Did you know that the starting price to buy a cat here is $85? And I don't mean pedigree, I mean the same cats that get offed daily in pro-kill shelters all across America. A puppy? $1,200.



I find myself forgetting I'm in Japan when I'm hanging out with Miron and his English-Speaking friends, drinking, chatting, trading The Office quotes, what-have-you. Then we all leave the dormitory and hop on a Subway headed for somewhere and all-of-a-sudden I'm surrounded by Japanese people. It's always shocking. I also can't get over that I'm speaking a foreign language when I converse in English.

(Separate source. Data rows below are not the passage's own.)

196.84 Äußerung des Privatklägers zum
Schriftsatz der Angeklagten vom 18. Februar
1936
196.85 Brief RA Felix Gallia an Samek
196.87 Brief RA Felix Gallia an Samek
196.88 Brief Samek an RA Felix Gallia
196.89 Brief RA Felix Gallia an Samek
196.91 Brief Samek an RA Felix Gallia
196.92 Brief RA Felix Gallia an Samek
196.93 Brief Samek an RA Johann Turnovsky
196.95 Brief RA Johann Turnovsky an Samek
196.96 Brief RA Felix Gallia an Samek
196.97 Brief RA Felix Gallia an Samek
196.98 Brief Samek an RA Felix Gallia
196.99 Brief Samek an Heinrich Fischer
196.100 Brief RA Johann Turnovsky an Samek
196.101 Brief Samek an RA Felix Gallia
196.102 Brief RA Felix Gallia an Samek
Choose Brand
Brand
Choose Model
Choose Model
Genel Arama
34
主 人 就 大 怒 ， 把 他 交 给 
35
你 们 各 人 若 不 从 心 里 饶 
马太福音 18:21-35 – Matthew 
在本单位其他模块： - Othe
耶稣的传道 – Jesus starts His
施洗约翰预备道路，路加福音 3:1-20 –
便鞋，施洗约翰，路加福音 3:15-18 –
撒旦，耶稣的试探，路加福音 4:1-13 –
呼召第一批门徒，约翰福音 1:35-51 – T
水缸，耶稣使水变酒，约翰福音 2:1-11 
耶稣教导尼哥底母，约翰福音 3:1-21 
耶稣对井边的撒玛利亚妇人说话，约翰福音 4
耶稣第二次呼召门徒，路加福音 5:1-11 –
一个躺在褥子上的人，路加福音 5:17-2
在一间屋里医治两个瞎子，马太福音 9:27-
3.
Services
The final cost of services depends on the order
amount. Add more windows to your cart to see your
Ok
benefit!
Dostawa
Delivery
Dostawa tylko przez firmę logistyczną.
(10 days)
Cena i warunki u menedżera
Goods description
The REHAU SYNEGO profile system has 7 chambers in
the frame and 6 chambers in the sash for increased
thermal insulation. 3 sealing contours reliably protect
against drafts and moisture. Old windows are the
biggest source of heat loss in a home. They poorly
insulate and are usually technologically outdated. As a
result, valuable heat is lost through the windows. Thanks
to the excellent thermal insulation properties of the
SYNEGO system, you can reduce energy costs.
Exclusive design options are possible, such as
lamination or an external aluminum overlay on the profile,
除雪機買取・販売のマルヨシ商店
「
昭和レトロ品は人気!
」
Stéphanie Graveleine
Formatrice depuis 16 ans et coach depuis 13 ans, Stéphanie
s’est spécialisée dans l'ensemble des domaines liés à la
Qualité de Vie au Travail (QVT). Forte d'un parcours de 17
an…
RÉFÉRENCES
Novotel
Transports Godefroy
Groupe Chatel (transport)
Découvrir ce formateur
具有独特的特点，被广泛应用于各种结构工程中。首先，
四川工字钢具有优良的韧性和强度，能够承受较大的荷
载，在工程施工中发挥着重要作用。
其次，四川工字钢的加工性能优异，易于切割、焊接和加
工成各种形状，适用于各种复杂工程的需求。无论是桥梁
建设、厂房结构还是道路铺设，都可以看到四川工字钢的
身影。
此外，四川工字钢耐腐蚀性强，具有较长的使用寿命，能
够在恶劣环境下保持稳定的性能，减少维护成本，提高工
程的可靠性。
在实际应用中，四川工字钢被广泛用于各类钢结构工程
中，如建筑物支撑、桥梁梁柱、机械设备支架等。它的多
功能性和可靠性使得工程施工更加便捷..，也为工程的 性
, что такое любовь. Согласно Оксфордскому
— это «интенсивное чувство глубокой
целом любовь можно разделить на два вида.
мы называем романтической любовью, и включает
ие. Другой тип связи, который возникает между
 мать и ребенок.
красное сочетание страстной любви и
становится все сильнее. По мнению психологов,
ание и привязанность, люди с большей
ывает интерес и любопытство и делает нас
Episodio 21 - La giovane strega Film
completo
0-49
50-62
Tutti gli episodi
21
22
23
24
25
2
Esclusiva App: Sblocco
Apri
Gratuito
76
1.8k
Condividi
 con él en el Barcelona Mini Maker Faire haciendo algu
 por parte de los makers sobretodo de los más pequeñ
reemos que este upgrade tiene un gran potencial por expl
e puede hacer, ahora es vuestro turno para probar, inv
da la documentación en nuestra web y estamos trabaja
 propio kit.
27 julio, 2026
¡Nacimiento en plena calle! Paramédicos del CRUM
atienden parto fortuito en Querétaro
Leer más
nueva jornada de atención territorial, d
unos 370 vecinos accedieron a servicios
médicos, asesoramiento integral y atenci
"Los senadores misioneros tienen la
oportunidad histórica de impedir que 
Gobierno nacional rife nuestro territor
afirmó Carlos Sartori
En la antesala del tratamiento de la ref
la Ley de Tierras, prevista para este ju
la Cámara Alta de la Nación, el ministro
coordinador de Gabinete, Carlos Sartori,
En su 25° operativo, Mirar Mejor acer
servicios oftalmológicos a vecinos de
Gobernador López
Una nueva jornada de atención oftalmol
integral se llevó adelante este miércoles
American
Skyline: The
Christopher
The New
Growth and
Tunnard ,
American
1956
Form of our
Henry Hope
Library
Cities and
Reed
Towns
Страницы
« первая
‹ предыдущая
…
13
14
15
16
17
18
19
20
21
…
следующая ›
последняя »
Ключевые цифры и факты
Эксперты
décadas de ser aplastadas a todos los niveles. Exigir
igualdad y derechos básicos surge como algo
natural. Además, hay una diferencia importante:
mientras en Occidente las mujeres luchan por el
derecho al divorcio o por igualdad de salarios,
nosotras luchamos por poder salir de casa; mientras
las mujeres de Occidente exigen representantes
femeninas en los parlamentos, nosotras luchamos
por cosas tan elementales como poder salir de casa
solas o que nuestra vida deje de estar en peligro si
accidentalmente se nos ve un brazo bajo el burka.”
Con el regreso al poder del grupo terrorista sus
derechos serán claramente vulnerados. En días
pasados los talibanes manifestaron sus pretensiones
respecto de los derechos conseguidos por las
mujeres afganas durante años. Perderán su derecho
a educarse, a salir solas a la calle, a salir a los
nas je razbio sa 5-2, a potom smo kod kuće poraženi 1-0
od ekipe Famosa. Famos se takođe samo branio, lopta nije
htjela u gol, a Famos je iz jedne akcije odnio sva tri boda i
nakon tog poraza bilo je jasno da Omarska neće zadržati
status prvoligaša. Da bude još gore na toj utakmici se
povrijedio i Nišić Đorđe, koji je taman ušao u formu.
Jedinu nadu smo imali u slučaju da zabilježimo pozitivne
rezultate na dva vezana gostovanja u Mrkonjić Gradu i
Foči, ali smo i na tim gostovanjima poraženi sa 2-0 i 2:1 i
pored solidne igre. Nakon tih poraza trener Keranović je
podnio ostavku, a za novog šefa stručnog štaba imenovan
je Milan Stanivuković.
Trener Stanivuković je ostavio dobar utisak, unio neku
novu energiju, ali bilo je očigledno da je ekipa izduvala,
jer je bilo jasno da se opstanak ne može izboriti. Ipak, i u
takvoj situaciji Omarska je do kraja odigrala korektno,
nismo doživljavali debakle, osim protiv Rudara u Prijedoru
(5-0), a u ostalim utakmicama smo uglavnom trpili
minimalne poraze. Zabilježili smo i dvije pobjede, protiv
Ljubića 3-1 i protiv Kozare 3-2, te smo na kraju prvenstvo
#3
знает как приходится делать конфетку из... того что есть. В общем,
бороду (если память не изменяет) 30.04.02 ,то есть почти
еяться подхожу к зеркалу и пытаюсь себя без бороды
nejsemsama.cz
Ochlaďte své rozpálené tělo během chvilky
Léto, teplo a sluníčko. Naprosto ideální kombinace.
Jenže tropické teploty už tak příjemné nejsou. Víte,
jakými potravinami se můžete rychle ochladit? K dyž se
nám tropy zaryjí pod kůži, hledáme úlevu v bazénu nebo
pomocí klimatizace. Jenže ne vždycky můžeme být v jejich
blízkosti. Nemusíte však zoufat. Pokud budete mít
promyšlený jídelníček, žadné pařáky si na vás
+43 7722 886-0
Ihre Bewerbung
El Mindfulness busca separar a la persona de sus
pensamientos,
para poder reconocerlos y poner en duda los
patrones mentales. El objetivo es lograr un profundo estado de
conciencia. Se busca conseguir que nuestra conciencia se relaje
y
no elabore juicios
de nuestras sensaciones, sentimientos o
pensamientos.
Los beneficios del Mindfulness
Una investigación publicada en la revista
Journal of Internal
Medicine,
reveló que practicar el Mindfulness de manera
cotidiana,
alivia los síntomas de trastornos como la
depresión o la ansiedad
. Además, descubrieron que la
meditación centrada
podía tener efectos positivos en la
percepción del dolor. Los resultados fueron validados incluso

I always think of the people chattering away in Chinese on the El in Chicago and realize that I'm now that person.



So I went to Nara, Nara is one of the oldest cities in Japan. It was founded in 700 AD and is the home of the Great Buddha an enormous Bronze statue of the Buddha that boggles the mind as to how ancient people cast such a thing. It is housed in the biggest temple in Japan. Actually it might not be the biggest temple in Japan but I doubt I'll see a bigger one. Anyway, it's as big as all those old antiquitites that you can't believe how big they are are.



The only other foreign country I've been to is Scotland (not all that foreign, in that they speak english and drink a lot). One thing I love about going to foreign countries is pocket change, since all other countries have coins for the dollar and even a five dollar coin here, your pocket always gets filled up with change in foreign country. We should do away with the dollar and go to the dollar coin in American. Oh, I know, we "have" the dollar coin, but we don't. The problem is the Dollar coin is being used as a liberal propaganda platform with an Indian or a Women's Suffrage Leader on the coin. That's bullshit, nobody's going to buy into that. Tell you what, put Reagan on the Dollar coin and see how quickly congress makes that and the elimination of the dollar bill happen. The Republicans haven't gotten their way in a month, give it to them. I love the veneration of Reagan (the Lenin of the Conservative Revolution) by the Republicans, but also the hesitancy of those same Republicans to state in any way that W (the Stalin of the Conservative Revolution) is the heir to that legacy. Because he sucks and they know it. Feels like America's living under a Czar, Bush II, Henry V, Reagan III.



Oops, talking about Bush from a country with an Emperor, that's my cue, I'm going to go get coffee in a metal can from a machine and cigarettes from a machine and go to Universal Studios Japan so I can go on a lot of non-subtititled video event rides.